Monty Python and the Holy Grail
12AAfter four series of their Flying Circus, with the last ending on the BBC in 1974, The Monty Python comedy troupe decided it was time to create a human ladder and climb up onto the big screen. So using the Arthurian legend as a backdrop, Monty Python and the Holy Grail was born.
It gave Terry Jones, Michael Palin, Graham Chapman, Terry Gilliam, Eric Idle and John Cleese, the perfect opportunity to coat this particular corner of history with their wacky surrealism on a far bigger scale.
932AD, and travelling through the woods with his trusty man servant is King Arthur (Graham Chapman). He is on a search for the bravest knights in the land to join him around his round table at Camelot.
Despite a few challenges he finds some too, before all are visited by God, who decides that they must go on a quest, to find the Holy Grail. The fact that God has spoken to them personally, means they don’t really have much of a choice, so bravely except.
But it is a journey fraught with danger at every turn, many encounters quite unusual, that will severely test the courage of Arthur and his men.
After the sketch format of both their TV show and their 1971 film And Now For Something Completely Different, the Monty Python gang decided to stick with one theme in history and continue that narrative throughout.
Of course this didn’t mean that it was any less ridiculous than their short sketches, especially as many of the scenes are self-contained sketches in their own right, but it certainly felt more filmic.
This re-release, supposedly to celebrate the film’s 48th and a half anniversary, holds up remarkably well considering its years. This is perhaps down to the surreal nature of the material, that doesn’t really age, and still remains the pinnacle of surrealism, as presented by a group of adult men behaving very silly indeed.

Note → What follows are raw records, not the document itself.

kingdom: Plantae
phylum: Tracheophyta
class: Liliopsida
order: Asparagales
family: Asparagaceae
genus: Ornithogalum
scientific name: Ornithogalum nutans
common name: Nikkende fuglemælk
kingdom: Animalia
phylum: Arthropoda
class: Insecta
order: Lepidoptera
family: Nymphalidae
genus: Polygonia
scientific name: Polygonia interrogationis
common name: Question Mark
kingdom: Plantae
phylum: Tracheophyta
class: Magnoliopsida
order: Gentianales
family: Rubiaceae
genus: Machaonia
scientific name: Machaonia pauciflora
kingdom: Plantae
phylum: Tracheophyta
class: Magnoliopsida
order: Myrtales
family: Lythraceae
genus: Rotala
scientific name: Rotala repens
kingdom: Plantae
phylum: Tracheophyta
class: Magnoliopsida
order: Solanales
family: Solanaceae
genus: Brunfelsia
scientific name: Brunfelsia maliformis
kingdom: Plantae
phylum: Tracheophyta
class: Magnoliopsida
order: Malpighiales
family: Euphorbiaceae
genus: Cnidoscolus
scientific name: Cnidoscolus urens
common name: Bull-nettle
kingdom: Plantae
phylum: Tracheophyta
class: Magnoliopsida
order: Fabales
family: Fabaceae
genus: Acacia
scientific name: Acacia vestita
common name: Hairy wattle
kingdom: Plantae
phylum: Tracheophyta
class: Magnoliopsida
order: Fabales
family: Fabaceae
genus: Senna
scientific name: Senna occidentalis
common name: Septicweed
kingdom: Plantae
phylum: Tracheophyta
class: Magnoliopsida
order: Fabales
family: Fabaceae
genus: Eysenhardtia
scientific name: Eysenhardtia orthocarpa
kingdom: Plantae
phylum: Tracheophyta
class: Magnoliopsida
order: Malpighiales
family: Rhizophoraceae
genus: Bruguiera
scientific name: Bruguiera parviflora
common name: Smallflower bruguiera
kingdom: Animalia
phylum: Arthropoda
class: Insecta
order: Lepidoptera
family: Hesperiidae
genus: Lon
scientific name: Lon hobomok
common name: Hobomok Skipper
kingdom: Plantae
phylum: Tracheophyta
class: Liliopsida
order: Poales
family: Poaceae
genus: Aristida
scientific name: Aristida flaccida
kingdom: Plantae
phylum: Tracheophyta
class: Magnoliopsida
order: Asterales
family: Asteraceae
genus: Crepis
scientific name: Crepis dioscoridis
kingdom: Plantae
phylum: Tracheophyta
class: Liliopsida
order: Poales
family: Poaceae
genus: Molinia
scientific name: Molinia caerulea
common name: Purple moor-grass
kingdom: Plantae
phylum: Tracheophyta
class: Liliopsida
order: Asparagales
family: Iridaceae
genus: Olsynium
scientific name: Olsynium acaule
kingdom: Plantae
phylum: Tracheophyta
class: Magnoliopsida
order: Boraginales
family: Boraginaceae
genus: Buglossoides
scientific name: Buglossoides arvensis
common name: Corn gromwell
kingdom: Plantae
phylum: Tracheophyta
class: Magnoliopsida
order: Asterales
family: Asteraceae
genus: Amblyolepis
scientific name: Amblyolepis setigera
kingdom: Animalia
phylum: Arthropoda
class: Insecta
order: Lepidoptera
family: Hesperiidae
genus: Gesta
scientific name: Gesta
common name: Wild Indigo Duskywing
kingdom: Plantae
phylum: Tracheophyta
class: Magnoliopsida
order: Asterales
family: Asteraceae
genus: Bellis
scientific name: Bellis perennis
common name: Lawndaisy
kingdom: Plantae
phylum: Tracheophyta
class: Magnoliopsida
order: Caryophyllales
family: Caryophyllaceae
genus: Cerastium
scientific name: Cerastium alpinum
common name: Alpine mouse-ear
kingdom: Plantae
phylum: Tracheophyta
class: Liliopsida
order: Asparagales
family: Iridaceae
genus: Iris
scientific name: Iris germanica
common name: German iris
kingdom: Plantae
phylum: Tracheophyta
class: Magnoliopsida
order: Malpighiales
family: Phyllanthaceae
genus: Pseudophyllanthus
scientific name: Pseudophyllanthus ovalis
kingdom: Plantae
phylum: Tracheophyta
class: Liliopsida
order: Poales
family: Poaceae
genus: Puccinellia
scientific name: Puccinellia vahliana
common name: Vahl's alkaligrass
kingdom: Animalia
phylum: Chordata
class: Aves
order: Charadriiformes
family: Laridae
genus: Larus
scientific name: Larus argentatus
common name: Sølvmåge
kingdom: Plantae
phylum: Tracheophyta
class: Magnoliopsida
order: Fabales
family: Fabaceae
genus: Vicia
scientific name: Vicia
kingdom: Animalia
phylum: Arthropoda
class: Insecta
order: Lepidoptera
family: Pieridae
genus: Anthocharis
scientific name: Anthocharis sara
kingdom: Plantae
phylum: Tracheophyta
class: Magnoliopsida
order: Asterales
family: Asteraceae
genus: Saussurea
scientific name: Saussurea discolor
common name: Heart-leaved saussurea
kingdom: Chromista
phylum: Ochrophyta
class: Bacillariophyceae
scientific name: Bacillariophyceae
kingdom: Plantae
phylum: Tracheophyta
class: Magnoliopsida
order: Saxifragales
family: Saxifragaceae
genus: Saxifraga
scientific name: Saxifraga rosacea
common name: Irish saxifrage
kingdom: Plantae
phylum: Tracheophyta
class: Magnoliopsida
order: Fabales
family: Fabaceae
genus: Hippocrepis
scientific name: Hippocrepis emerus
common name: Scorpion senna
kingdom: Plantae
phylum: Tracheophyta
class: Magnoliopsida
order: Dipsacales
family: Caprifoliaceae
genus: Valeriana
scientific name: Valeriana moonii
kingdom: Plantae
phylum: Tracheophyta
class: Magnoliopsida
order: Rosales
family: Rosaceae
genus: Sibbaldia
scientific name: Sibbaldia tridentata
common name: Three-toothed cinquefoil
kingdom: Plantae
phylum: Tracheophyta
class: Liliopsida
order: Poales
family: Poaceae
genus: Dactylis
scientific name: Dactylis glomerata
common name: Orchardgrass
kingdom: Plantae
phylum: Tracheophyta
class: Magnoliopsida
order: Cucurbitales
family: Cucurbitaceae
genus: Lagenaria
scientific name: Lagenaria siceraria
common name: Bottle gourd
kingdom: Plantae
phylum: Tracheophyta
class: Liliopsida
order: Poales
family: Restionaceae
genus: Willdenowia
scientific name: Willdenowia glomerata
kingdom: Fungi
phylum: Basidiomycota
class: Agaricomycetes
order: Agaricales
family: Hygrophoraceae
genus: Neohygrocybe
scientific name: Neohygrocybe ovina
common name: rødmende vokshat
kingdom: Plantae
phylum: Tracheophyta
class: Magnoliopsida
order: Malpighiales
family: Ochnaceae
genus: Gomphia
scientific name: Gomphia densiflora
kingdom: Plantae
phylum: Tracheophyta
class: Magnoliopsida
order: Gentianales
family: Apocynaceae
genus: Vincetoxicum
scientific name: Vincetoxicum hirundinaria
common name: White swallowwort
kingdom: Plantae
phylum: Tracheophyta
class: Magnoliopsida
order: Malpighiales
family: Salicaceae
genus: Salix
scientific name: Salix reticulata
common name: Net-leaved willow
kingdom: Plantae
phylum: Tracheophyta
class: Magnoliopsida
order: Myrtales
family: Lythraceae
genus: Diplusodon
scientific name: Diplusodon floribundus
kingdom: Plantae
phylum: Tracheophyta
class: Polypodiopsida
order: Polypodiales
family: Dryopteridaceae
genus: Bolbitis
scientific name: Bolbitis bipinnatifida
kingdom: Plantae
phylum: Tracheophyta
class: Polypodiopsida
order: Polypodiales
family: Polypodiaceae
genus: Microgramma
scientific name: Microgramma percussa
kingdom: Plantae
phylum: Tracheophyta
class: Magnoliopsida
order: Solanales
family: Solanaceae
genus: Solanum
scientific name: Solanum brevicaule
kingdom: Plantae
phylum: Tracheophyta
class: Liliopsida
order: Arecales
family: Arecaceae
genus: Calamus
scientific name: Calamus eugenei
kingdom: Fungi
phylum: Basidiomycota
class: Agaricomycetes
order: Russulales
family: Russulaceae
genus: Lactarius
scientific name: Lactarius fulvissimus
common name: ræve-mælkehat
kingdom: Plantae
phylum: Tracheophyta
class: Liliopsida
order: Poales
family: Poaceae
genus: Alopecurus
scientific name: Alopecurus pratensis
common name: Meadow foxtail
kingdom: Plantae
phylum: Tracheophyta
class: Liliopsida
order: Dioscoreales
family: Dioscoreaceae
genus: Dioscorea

It was shot on half a shoestring of a budget, for only £4.52 in old money (equating to £282,035), and it shows; with all the actors in relatively basic costumes, real horses replaced with coconut halves, and their CGI equivalent of Terry Gilliam’s sublime animation in places. But despite it looking on the cheap side, it still remains highly effective. From the opening titles, with a subtitle gag, you know exactly what you’re letting yourself in for, from the cuckoo minds of the Monty Python team.
Some of it does feel a little dated, that’s only to be expected, but there are more hits than misses, as their brand of silliness becomes infectious. Perhaps the only disappointment is the film’s finale, which is intentionally flat, but may be just a tad brutal for today’s audiences.
The film would of course prove to be the inspiration for Eric Idle’s Spamalot musical, that won a Tony in 2005, which helps to continue the film’s legacy to this day.
It is wonderfully absurd, and a proved to be a challenge for the Python team of producing a feature beyond the confines of a sketch, which they passed with flying circus colours and still remains a British comedy classic.